As she walks me out, Marissa tells me, “I’m glad you’re getting help, Troy. You should be proud that you took this first step.”
“I had to. I can’t keep driving people away.”
CHAPTER17
SHANNON
“I’m bored, Scrappy. Bored and sick of studying.” Scrappy barely lifts his head and glances at me, probably thinking I’ve finally lost it. The house is so quiet, and even though the kids have only been at Troy’s for a couple of hours, I don’t have it in me to study anymore tonight.
It’s only six p.m., I’ll find something useful to do. Ah, laundry. Yep, I can catch up on laundry. It’s deeply satisfying to spend my Friday night doing the mundane task of getting ahead. That should probably be concerning, but it isn’t.

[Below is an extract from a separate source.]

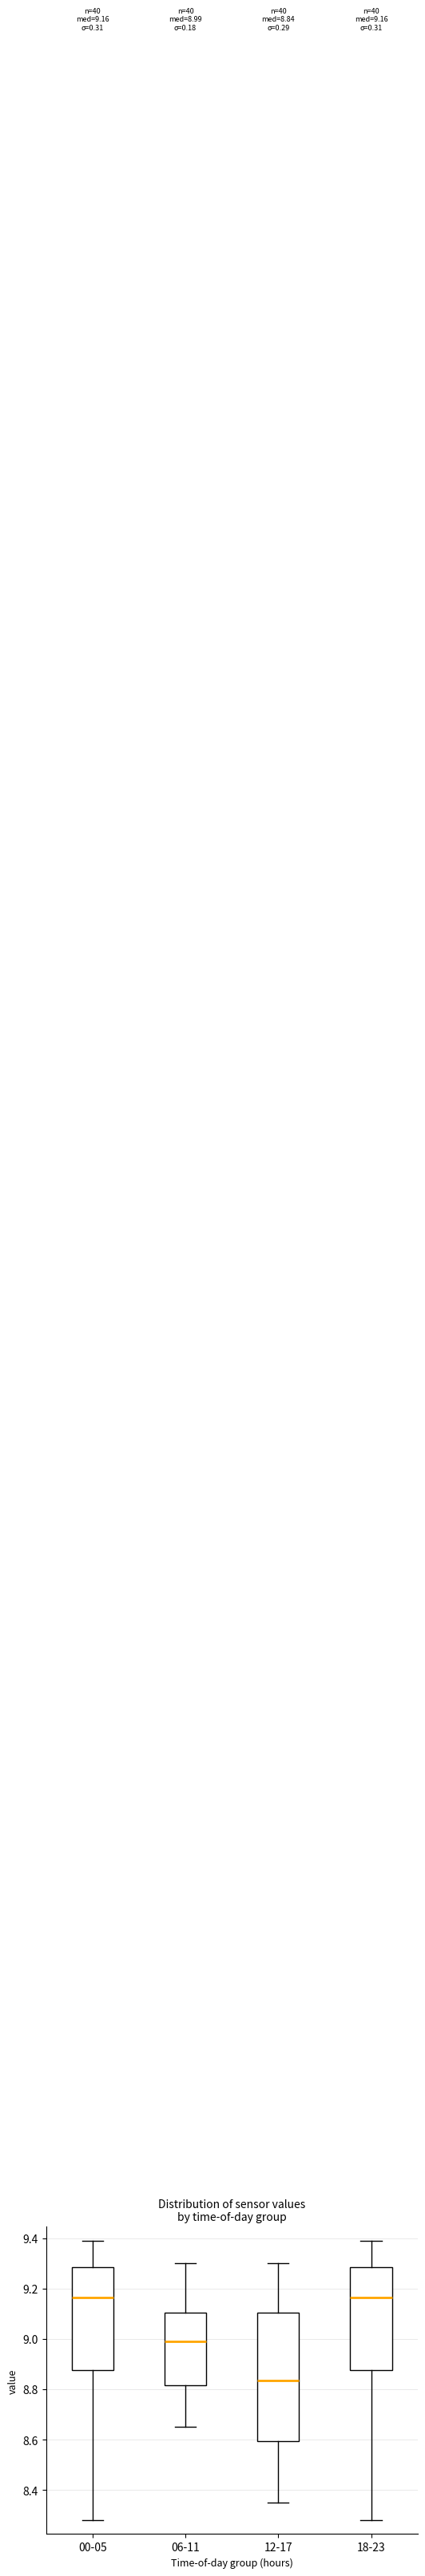

Comparing the boxes themselves (not the whiskers), which one is the tallest?

12-17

I grab a clothes basket from the laundry room and head upstairs. After gathering the clothes from the younger three kids’ rooms, I’m shocked when I enter Olivia’s room and, instead of her clothes all over the floor like usual, they’re actually in the hamper. It’s a small win in the life of a mom, but I’ll take it. After getting her clothes, I head to my walk-in closet and empty the hamper. The basket’s overflowing at this point, and I stuff it down as I walk to the other side of the bed to get Troy’s?—
I don’t know how long I stand there staring at the sock-free floor before I drop the basket and slide down the wall until I’m sitting on the hardwood.
“Troy doesn’t live here anymore, Shannon. Get it together. First, you’re talking to the dog. Then you forget your husband hasn’t lived here for over a month. Jesus.”
As I sit there, I wonder why the socks on the floor bothered me so much. I’m not even sure I ever told Troy it annoyed me. Instead, I let it frustrate me until every time I saw a stupid sock on the floor, I filed it away in my brain as another way he was slighting me. It seems so stupid now. It was such a trivial thing to be annoyed over. If I had told him, he probably would have tried to stop doing it. He might have needed reminding once in a while, but he’s not a man who does things maliciously. We may have grown apart, but I know that about him.
I heave my tired body off the floor and pick up the laundry basket. It only takes me five minutes to have the first load in the washing machine. Now what? I go to the kitchen, and nothing needs doing there.
Maybe I’ll have a snack and binge-watch something on television. The idea of it doesn’t really light my fire, but I need to find something to do. When I pull open the refrigerator, my gaze is immediately drawn to the bright pink liquid in the plastic medicine bottle.